Medical Author: Melissa Stoppler, M.D.
Medical Editor: Barbara K. Hecht, Ph.D.

April 11, 2005 - The world's most deadly outbreak of Marburg hemorrhagic fever is now taking place in Angola. The outbreak has already resulted in nearly 200 deaths.

The Marburg virus, together with the four known Ebola viruses, makes up the virus family known as filoviruses. These viruses cause a rare type of serious illness known as hemorrhagic (bleeding) fever. Marburg hemorrhagic fever can occur in both humans and other primates.

The Marburg virus was discovered in 1967 when some laboratory workers in Marburg and Frankfurt, Germany became ill with hemorrhagic fever.
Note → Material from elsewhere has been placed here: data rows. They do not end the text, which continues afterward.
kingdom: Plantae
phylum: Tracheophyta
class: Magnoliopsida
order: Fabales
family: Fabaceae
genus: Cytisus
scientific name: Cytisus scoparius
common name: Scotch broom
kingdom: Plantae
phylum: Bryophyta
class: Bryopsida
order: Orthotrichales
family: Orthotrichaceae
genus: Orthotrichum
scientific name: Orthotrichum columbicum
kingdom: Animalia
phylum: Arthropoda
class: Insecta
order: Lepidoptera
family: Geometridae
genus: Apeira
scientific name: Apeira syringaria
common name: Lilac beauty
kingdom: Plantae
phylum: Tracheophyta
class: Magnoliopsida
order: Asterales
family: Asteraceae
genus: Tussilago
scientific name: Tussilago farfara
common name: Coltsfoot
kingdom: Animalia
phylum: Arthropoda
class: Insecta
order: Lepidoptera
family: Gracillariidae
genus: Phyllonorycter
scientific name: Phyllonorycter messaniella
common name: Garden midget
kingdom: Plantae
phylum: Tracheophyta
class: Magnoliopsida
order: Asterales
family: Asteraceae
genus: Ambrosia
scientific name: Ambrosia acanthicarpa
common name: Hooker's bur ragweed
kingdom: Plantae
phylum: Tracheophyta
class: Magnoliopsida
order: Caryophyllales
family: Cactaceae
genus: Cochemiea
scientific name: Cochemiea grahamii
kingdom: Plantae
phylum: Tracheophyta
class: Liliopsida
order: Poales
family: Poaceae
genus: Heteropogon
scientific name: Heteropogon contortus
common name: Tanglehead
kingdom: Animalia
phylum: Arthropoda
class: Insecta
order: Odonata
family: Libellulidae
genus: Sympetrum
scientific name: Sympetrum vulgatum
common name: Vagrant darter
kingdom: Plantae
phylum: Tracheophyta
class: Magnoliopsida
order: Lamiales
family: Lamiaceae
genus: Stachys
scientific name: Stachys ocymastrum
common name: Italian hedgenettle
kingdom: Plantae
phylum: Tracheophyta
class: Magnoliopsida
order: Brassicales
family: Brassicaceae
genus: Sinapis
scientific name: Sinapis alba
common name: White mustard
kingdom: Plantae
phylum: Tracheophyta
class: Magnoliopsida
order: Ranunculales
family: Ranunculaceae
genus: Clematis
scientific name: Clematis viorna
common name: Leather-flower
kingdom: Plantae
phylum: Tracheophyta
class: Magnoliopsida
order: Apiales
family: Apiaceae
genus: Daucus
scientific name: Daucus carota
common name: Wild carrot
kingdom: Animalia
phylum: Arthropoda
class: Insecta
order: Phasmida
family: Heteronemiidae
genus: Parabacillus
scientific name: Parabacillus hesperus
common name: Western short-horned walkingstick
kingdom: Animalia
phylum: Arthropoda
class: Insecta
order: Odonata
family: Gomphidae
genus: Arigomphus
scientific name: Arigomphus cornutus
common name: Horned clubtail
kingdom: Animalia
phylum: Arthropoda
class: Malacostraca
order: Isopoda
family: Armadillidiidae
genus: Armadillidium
Some other medical personnel and family members of those affected also contracted the illness along with researchers in Belgrade, Serbia (formerly Yugoslavia). The outbreak was traced to exposure to African green monkeys which had been sent to Germany for research purposes and for preparation of polio vaccine.

Relatively little is known about the rare Marburg virus, which has only caused sporadic cases of hemorrhagic fever in the decades since its discovery. People have contracted the disease in Africa, but the exact region of Africa to which the virus is native is uncertain. Judging from the outbreaks so far, this region is thought to include parts of Uganda, Kenya and possibly Zimbabwe.